The documented wrongful arrests tell a different story about how policy translates to practice. In the Williams case, an analyst marked the result as a “possible match,” but detectives treated it operationally as an identification. In the Oliver case, a detective showed an eyewitness a single photo after receiving the facial recognition result, a procedure courts have long recognized as deeply suggestive. In case after case, the “investigative lead only” framing erodes somewhere between the database output and the arrest warrant. Policy text cannot fix an institutional culture that treats a technology-produced candidate as presumptive guilt, particularly when there is no external audit of how often leads are corroborated before an arrest proceeds.

The Legal Gap

The legal response in the United States has been fragmented and largely local. San Francisco became the first major city to ban government use of facial recognition in May 2019. Boston, Portland, and a handful of other cities followed. Illinois has the most comprehensive state-level biometric privacy law, the Biometric Information Privacy Act, which requires informed consent and allows a private right of action; it has produced significant litigation including a $650 million settlement with Facebook. But there is no federal law governing law enforcement use of facial recognition, and multiple proposed bills have stalled in Congress.

The contrast with the European regulatory approach is sharp. The EU AI Act, which entered full application in 2024, classifies real-time remote biometric identification in public spaces as a high-risk AI system and prohibits law enforcement use with narrow, defined exceptions for terrorism and serious crime. It is the most binding legal framework for facial recognition in operation globally. The United States has no equivalent, and absent federal action, the patchwork of city-level bans means that a technology restricted in Boston can be freely deployed in Bismarck.

What Would Actually Fix This

Two things need to happen simultaneously, and neither is sufficient alone. The first is procedural: mandatory blind photo array administration after a facial recognition result (meaning the analyst presenting the array does not know which candidate the algorithm ranked first), documented corroboration requirements before any arrest, and meaningful accountability when those requirements are violated. The second is legal: federal standards that treat facial recognition output as insufficient basis for arrest without independent corroboration, with civil liability attached to violations and public reporting requirements on use.

The technical improvements matter as well. Algorithms with smaller demographic disparities exist and can be identified through the NIST FRVT benchmarks. Procurement standards for law enforcement agencies should require demonstrated equitable performance across demographic groups. Agencies should be required to disclose which systems they use and to report on match accuracy in actual casework, not just controlled evaluations.

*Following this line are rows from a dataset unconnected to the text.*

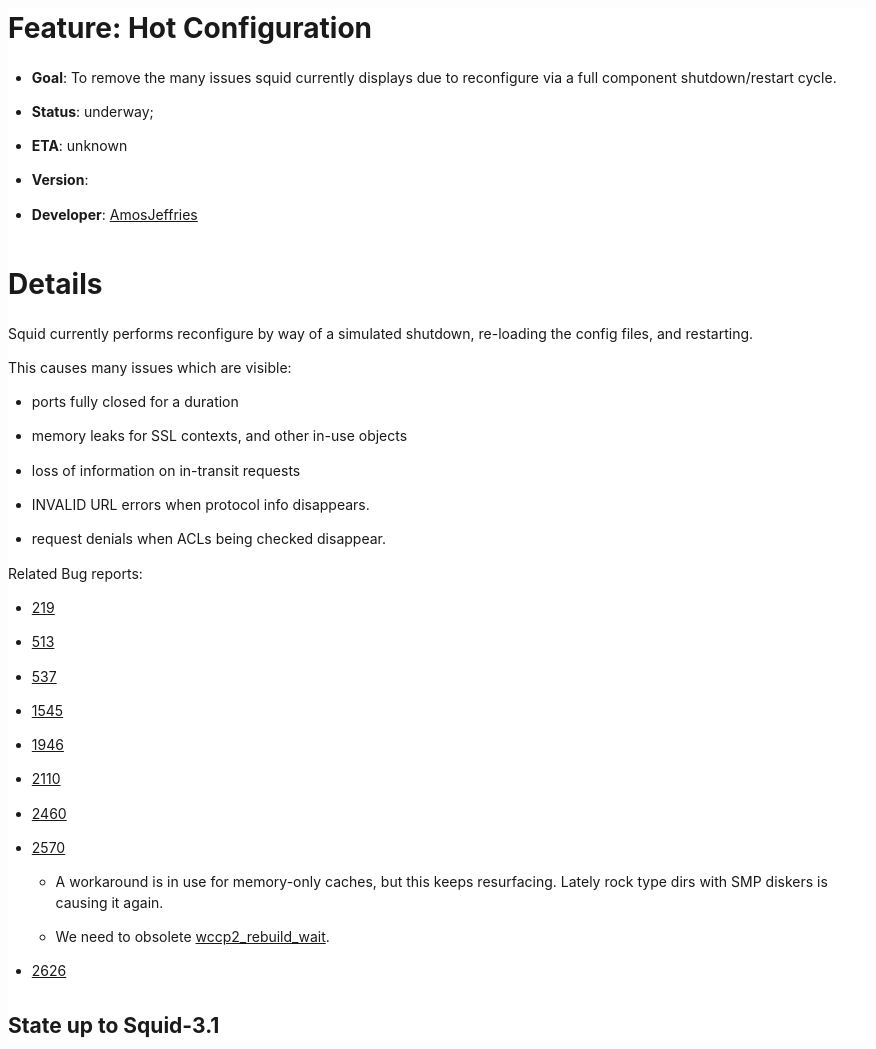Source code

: # Feature: Hot Configuration

  - **Goal**: To remove the many issues squid currently displays due to
    reconfigure via a full component shutdown/restart cycle.

  - **Status**: underway;

  - **ETA**: unknown

  - **Version**:

  - **Developer**:
    [AmosJeffries](/AmosJeffries)

# Details

Squid currently performs reconfigure by way of a simulated shutdown,
re-loading the config files, and restarting.

This causes many issues which are visible:

  - ports fully closed for a duration

  - memory leaks for SSL contexts, and other in-use objects

  - loss of information on in-transit requests

  - INVALID URL errors when protocol info disappears.

  - request denials when ACLs being checked disappear.

Related Bug reports:

  - [219](https://bugs.squid-cache.org/show_bug.cgi?id=219)

  - [513](https://bugs.squid-cache.org/show_bug.cgi?id=513)

  - [537](https://bugs.squid-cache.org/show_bug.cgi?id=537)

  - [1545](https://bugs.squid-cache.org/show_bug.cgi?id=1545)

  - [1946](https://bugs.squid-cache.org/show_bug.cgi?id=1946)

  - [2110](https://bugs.squid-cache.org/show_bug.cgi?id=2110)

  - [2460](https://bugs.squid-cache.org/show_bug.cgi?id=2460)

  - [2570](https://bugs.squid-cache.org/show_bug.cgi?id=2570)
    
      - A workaround is in use for memory-only caches, but this keeps
        resurfacing. Lately rock type dirs with SMP diskers is causing
        it again.
    
      - We need to obsolete
        [wccp2\_rebuild\_wait](http://www.squid-cache.org/Doc/config/wccp2_rebuild_wait).

  - [2626](https://bugs.squid-cache.org/show_bug.cgi?id=2626)

## State up to Squid-3.1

None of this requires halting facial recognition research. The 1:1 verification use case is genuinely useful in appropriate contexts, and continued improvements in algorithm fairness are worth pursuing. The argument here is narrower: a technology that produces false positive rates an order of magnitude higher for certain demographic groups, applied at the scale of tens of millions of database entries, operated by institutions with a consistent pattern of treating outputs as more reliable than they are, needs binding procedural and legal constraints before its deployment in consequential investigative contexts.

The grandmother in North Dakota joins a list that should not exist. Each case generates a cycle of coverage and mild institutional acknowledgment before the policy discourse moves on. The ACLU has documented the pattern since at least 2016, and the cases keep accumulating. This is a systems problem with a systems solution, and the United States has not implemented it.